Strengthen Speed (And Performance) with GPUs
Speed and performance for your analytics environment go hand in hand. Enabling your data professionals to stay in the flow of analysis requires a performant architecture that delivers data to applications without delay. There is the speed with which your technology handles the analytical queries. Performance goes even deeper. It includes the complexity of your data model and whether it handles massive data volumes effortlessly and ensures that everyone can use the system when they need it, without having an unsatisfactory user experience.
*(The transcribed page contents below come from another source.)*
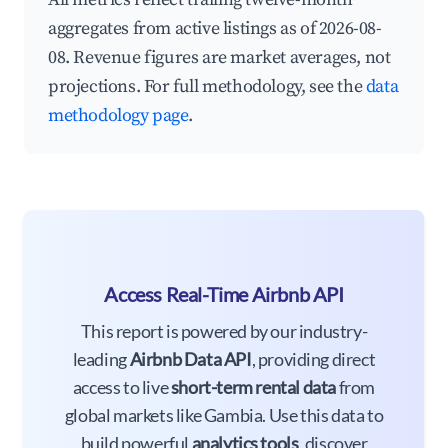
aggregates from active listings as of 2026-08-
08. Revenue figures are market averages, not
projections. For full methodology, see the
data
methodology page
.
Access Real-Time Airbnb API
This report is powered by our industry-
leading
Airbnb Data API
, providing direct
access to live
short-term rental data
from
global markets like Gambia. Use this data to
build powerful
analytics tools
, discover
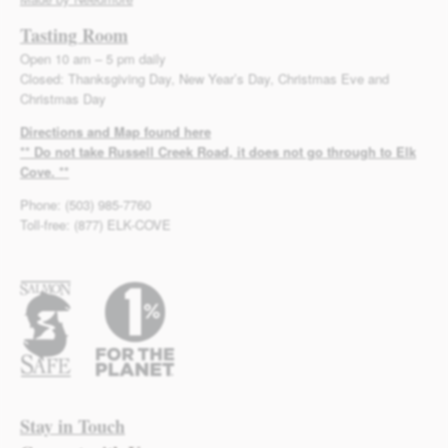
Tasting Room
Open 10 am – 5 pm daily
Closed: Thanksgiving Day, New Year’s Day, Christmas Eve and
Christmas Day
Directions and Map found here
** Do not take Russell Creek Road, it does not go through to Elk
Cove. **
Phone: (503) 985-7760
Toll-free: (877) ELK-COVE
Stay in Touch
As your data architecture evolves, so does the technology and — more specifically — the hardware that makes it all happen. Leading companies are going beyond the traditional use of CPU power and are embracing graphics processing units (GPUs) for their AI and machine learning (ML) applications. This allows them to develop, train, and run their analytics models faster, which in turn can lead to better products and services for their customers.
Whether it’s a healthcare provider delivering more accurate, faster diagnoses or a retailer creating more personalized customer experiences, more enterprises are adopting AI, with 53 percent of enterprises using it, according to a 2018 Forrester survey of data and analytics decision makers.
With GPUs, organizations can massively parallelize operations to support the training of analytics models and/or inferencing, providing the scale and performance required to efficiently complete multiple epochs in a shorter time frame and to fine-tune the model. Additionally, using GPUs in the cloud offers the ability to run different AI/ML workloads with the flexibility needed for a cost-effective, scalable, and secure AI solution.
The long-term outcomes of this acceleration are yet to be seen, but one thing is certain: being agile in the face of change is critical, now more than ever. By evaluating how an organization is truly meeting the three pillars of data analytics, business leaders gain insights into where change may be welcome, where it is needed, and where it is critically necessary if the business is to survive as the pace of transformation and volumes of data continue to rise.